Para ultrapassar esta situação, o relatório recomenda que seja implementada a lei de 2015 que criou o Inventário Nacional dos Profissionais de Saúde. “Estamos em 2018 e não houve grandes desenvolvimentos a este respeito”, o que “também é ilustrativo do problema que o sistema de saúde tem”, afirma Tiago.

Por um lado, há “um Serviço Nacional de Saúde que está definido na lei como uma peça pivot do sistema, o principal prestador e financiador de cuidados de saúde em Portugal”, mas quando o Ministério tenta obter informações sobre outros prestadores percebe-se que “há uma grande resistência” na obtenção desta informação, sendo argumentado que o SNS é um “concorrente e uma parte interessada” nesta informação.

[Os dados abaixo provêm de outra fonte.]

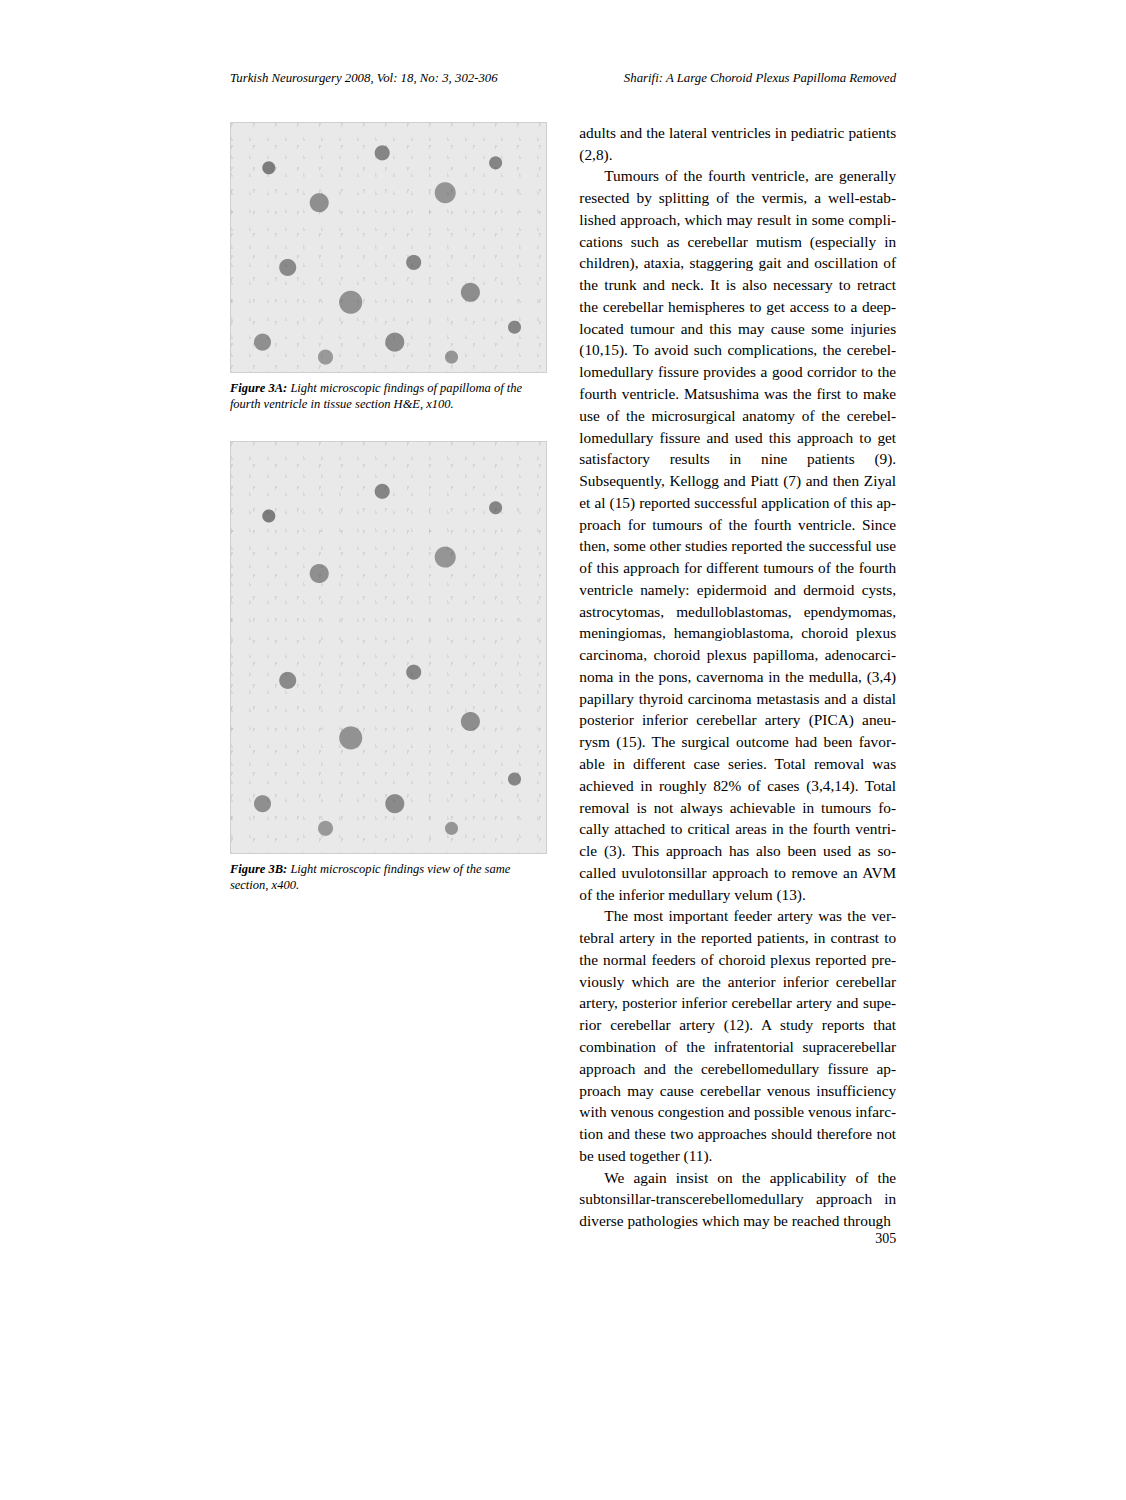Turkish Neurosurgery 2008, Vol: 18, No: 3, 302-306 Sharifi: A Large Choroid Plexus Papilloma Removed
Figure 3A: Light microscopic findings of papilloma of the fourth ventricle in tissue section H&E, x100.
Figure 3B: Light microscopic findings view of the same section, x400.
adults and the lateral ventricles in pediatric patients (2,8).
Tumours of the fourth ventricle, are generally resected by splitting of the vermis, a well-established approach, which may result in some complications such as cerebellar mutism (especially in children), ataxia, staggering gait and oscillation of the trunk and neck. It is also necessary to retract the cerebellar hemispheres to get access to a deep-located tumour and this may cause some injuries (10,15). To avoid such complications, the cerebellomedullary fissure provides a good corridor to the fourth ventricle. Matsushima was the first to make use of the microsurgical anatomy of the cerebellomedullary fissure and used this approach to get satisfactory results in nine patients (9). Subsequently, Kellogg and Piatt (7) and then Ziyal et al (15) reported successful application of this approach for tumours of the fourth ventricle. Since then, some other studies reported the successful use of this approach for different tumours of the fourth ventricle namely: epidermoid and dermoid cysts, astrocytomas, medulloblastomas, ependymomas, meningiomas, hemangioblastoma, choroid plexus carcinoma, choroid plexus papilloma, adenocarcinoma in the pons, cavernoma in the medulla, (3,4) papillary thyroid carcinoma metastasis and a distal posterior inferior cerebellar artery (PICA) aneurysm (15). The surgical outcome had been favorable in different case series. Total removal was achieved in roughly 82% of cases (3,4,14). Total removal is not always achievable in tumours focally attached to critical areas in the fourth ventricle (3). This approach has also been used as so-called uvulotonsillar approach to remove an AVM of the inferior medullary velum (13).
The most important feeder artery was the vertebral artery in the reported patients, in contrast to the normal feeders of choroid plexus reported previously which are the anterior inferior cerebellar artery, posterior inferior cerebellar artery and superior cerebellar artery (12). A study reports that combination of the infratentorial supracerebellar approach and the cerebellomedullary fissure approach may cause cerebellar venous insufficiency with venous congestion and possible venous infarction and these two approaches should therefore not be used together (11).
We again insist on the applicability of the subtonsillar-transcerebellomedullary approach in diverse pathologies which may be reached through
305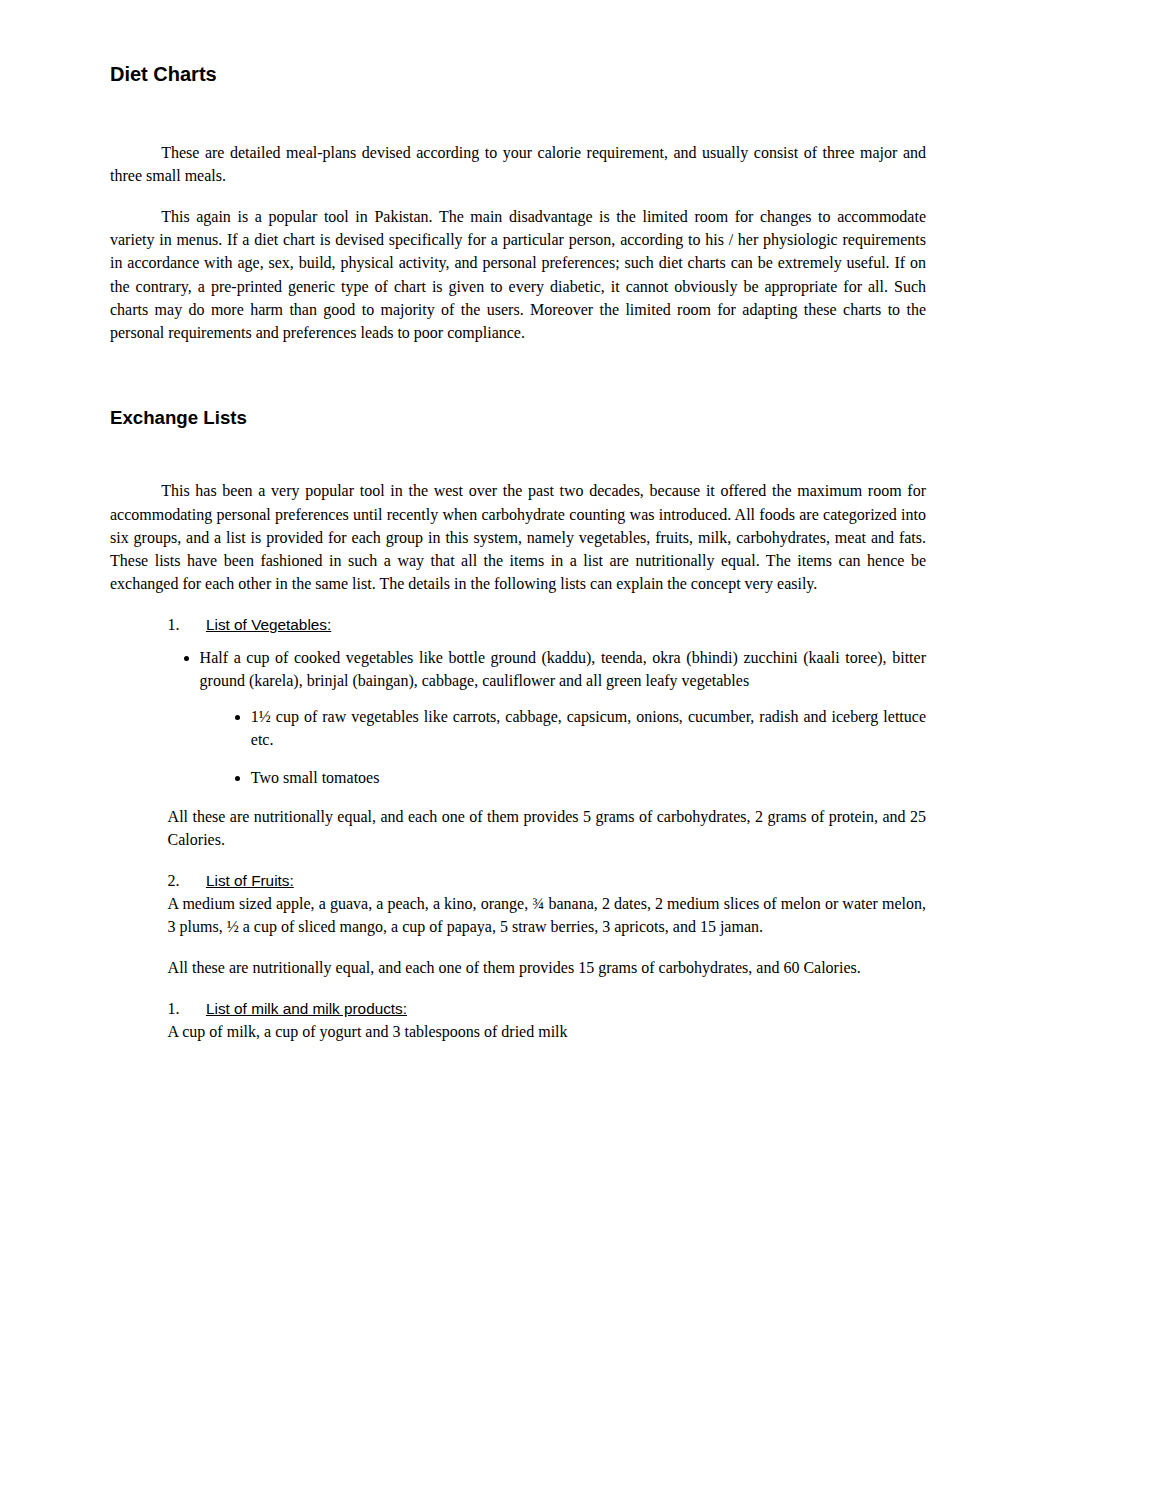Diet Charts
These are detailed meal-plans devised according to your calorie requirement, and usually consist of three major and three small meals.
This again is a popular tool in Pakistan. The main disadvantage is the limited room for changes to accommodate variety in menus. If a diet chart is devised specifically for a particular person, according to his / her physiologic requirements in accordance with age, sex, build, physical activity, and personal preferences; such diet charts can be extremely useful. If on the contrary, a pre-printed generic type of chart is given to every diabetic, it cannot obviously be appropriate for all. Such charts may do more harm than good to majority of the users. Moreover the limited room for adapting these charts to the personal requirements and preferences leads to poor compliance.
Exchange Lists
This has been a very popular tool in the west over the past two decades, because it offered the maximum room for accommodating personal preferences until recently when carbohydrate counting was introduced. All foods are categorized into six groups, and a list is provided for each group in this system, namely vegetables, fruits, milk, carbohydrates, meat and fats. These lists have been fashioned in such a way that all the items in a list are nutritionally equal. The items can hence be exchanged for each other in the same list. The details in the following lists can explain the concept very easily.
1. List of Vegetables:
Half a cup of cooked vegetables like bottle ground (kaddu), teenda, okra (bhindi) zucchini (kaali toree), bitter ground (karela), brinjal (baingan), cabbage, cauliflower and all green leafy vegetables
1½ cup of raw vegetables like carrots, cabbage, capsicum, onions, cucumber, radish and iceberg lettuce etc.
Two small tomatoes
All these are nutritionally equal, and each one of them provides 5 grams of carbohydrates, 2 grams of protein, and 25 Calories.
2. List of Fruits:
A medium sized apple, a guava, a peach, a kino, orange, ¾ banana, 2 dates, 2 medium slices of melon or water melon, 3 plums, ½ a cup of sliced mango, a cup of papaya, 5 straw berries, 3 apricots, and 15 jaman.
All these are nutritionally equal, and each one of them provides 15 grams of carbohydrates, and 60 Calories.
1. List of milk and milk products:
A cup of milk, a cup of yogurt and 3 tablespoons of dried milk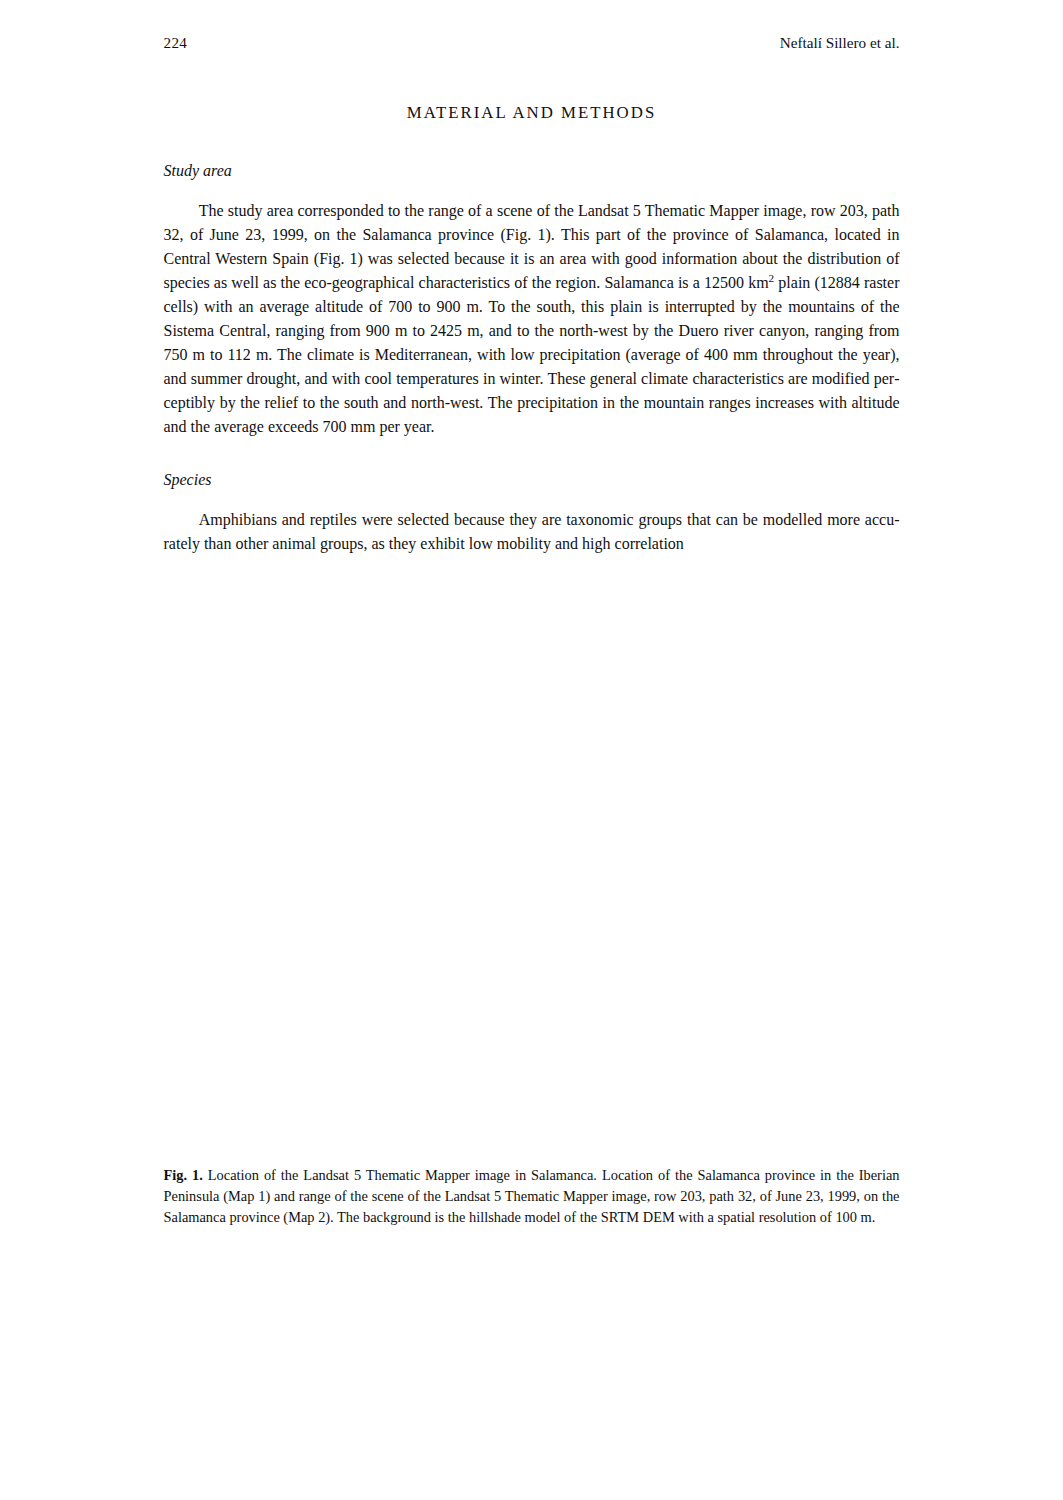224 Neftalí Sillero et al.
Material and Methods
Study area
The study area corresponded to the range of a scene of the Landsat 5 Thematic Mapper image, row 203, path 32, of June 23, 1999, on the Salamanca province (Fig. 1). This part of the province of Salamanca, located in Central Western Spain (Fig. 1) was selected because it is an area with good information about the distribution of species as well as the eco-geographical characteristics of the region. Salamanca is a 12500 km2 plain (12884 raster cells) with an average altitude of 700 to 900 m. To the south, this plain is interrupted by the mountains of the Sistema Central, ranging from 900 m to 2425 m, and to the north-west by the Duero river canyon, ranging from 750 m to 112 m. The climate is Mediterranean, with low precipitation (average of 400 mm throughout the year), and summer drought, and with cool temperatures in winter. These general climate characteristics are modified perceptibly by the relief to the south and north-west. The precipitation in the mountain ranges increases with altitude and the average exceeds 700 mm per year.
Species
Amphibians and reptiles were selected because they are taxonomic groups that can be modelled more accurately than other animal groups, as they exhibit low mobility and high correlation
Fig. 1. Location of the Landsat 5 Thematic Mapper image in Salamanca. Location of the Salamanca province in the Iberian Peninsula (Map 1) and range of the scene of the Landsat 5 Thematic Mapper image, row 203, path 32, of June 23, 1999, on the Salamanca province (Map 2). The background is the hillshade model of the SRTM DEM with a spatial resolution of 100 m.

“O ministro da Saúde não é, não pode ser à luz da lei, o ministro do Serviço Nacional de Saúde e, portanto, tem que ter acesso a esta informação e todos os prestadores públicos e privados devem reportar uma informação uniformizada, padronizada, regular e bastante aprofundada sobre os seus recursos humanos para que se possa definir, por exemplo, medidas de alargamento dos ‘numerus clausus’ ou o aumento do número de cursos ou a emissão de licenças profissionais ou a contratação de profissionais estrangeiros”, defendeu.

O Observatório Português dos Sistemas de Saúde é constituído por uma rede de investigadores e instituições académicas dedicadas ao estudo dos sistemas de saúde.